START RAW DATA

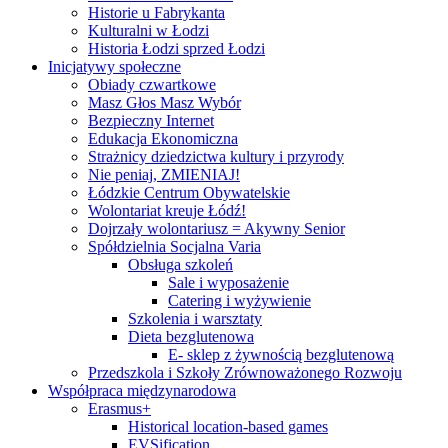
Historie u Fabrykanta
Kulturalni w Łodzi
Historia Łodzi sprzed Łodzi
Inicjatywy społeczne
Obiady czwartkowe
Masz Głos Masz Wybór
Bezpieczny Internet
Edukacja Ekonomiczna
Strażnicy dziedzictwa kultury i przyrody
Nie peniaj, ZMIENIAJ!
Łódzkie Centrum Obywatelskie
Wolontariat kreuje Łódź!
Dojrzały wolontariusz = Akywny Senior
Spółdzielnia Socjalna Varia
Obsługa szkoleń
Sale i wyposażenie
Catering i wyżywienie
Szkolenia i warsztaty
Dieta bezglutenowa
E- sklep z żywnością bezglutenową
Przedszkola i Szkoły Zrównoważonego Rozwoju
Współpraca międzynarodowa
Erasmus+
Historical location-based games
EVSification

END RAW DATA
START RAW DATA

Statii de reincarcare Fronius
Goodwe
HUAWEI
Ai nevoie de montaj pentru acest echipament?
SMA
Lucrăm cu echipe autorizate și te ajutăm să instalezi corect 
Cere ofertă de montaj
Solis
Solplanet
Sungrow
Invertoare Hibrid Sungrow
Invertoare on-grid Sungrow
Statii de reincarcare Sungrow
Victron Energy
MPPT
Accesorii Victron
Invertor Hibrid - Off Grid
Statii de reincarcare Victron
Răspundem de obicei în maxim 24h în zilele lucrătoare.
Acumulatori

END RAW DATA

_PROBLEM STATEMENT_. Collect the complete line wherever the string "Invertoare" appears in the records.

_EXERCISE RESULT_.
Invertoare Hibrid Sungrow
Invertoare on-grid Sungrow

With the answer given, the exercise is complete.